The same couldn't be said for Alabama's offensive players Saturday. The Tide rolled like a juggernaut over previous opponents, using a bruising running game to set up huge plays through the air. Saturday, Alabama's offense showed weakness for the first time. Quarterback Greg McElroy has been answering questions for weeks about why he doesn't throw more often to receiver Julio Jones. Saturday proved why. McElroy tried to force passes to Jones, who was double- or triple-covered much of the day. McElroy spent plenty of time running from Ole Miss defenders, who, unlike their offensive counterparts, came to play. As it turned out, Jones finally did get the Tide into the end zone. On a fourth-and-1 play late in the first half, Jones threw the block that sprung tailback Mark Ingram for Alabama's only touchdown.

Still, Alabama's offensive players couldn't help but feel they didn't hold up their end of the bargain Saturday - especially in the red zone. "We just made a stupid error every time we got down there," Tide guard Barrett Jones said. "That's not going to get it done down the road."

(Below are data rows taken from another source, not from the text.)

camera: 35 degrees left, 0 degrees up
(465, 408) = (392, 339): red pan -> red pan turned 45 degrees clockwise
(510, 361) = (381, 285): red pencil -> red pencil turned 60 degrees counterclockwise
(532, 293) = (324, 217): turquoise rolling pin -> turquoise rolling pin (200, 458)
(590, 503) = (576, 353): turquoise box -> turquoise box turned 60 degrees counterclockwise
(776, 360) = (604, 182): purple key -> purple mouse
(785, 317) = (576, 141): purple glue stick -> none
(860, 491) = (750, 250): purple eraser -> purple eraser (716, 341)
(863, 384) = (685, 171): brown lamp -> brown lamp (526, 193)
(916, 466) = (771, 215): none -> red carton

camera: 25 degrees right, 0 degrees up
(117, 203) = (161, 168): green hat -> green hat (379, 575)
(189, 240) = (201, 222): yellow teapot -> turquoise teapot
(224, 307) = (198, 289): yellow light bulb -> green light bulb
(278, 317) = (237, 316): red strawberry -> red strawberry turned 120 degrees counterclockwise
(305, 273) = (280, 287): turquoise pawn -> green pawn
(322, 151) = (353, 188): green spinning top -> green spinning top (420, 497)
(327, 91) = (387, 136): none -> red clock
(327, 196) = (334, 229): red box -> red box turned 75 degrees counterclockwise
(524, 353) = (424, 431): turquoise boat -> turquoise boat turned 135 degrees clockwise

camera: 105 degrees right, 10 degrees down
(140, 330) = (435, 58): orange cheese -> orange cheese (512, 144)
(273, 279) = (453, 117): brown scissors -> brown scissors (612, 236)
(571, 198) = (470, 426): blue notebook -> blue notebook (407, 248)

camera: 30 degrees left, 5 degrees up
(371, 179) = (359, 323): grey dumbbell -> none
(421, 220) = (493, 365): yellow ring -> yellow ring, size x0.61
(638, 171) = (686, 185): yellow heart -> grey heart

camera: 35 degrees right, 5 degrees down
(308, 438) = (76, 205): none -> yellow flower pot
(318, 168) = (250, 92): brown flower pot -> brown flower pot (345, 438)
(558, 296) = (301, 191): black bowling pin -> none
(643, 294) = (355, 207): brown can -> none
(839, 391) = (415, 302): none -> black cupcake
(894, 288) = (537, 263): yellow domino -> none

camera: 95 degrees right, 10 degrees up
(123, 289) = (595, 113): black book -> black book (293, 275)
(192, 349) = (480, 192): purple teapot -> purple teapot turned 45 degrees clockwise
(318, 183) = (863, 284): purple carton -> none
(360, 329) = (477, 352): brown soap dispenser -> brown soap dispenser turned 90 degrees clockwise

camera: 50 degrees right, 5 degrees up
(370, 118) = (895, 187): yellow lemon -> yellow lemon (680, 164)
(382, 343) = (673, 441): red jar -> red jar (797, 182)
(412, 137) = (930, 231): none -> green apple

But as long as Alabama gets it done on defense and special teams - Tide senior linebacker Cory Reamer blocked a punt and forced and recovered a fumble while covering a punt Saturday - the offense won't have to do much. Offensive players are grateful for that. So thrilled was McElroy that the defense saved his bacon that he, tight end Colin Peek and halfback Preston Dial promised Saturday to treat the defensive starters to dinner back in Tuscaloosa. McElroy, who isn't made of money, said the defenders can forget about dining at Chuck's Fish, home of the $35.95 filet-and-stuffed shrimp and the $24.95 marinated yellowfin tuna. "Maybe like Checkers or something like that," McElroy said. "Somewhere cheap."

Given Alabama's size on defense, that still could prove pricey. So McElroy has a plan, especially for the 354-pound Cody. "I'll want to limit him to about five," McElroy said. "We've got to watch his weight."

Hopefully, the offensive players can convince McClain to go. They'll have to tear him away from game film, though. He made two mistakes Saturday, and he has to make sure that never happens again.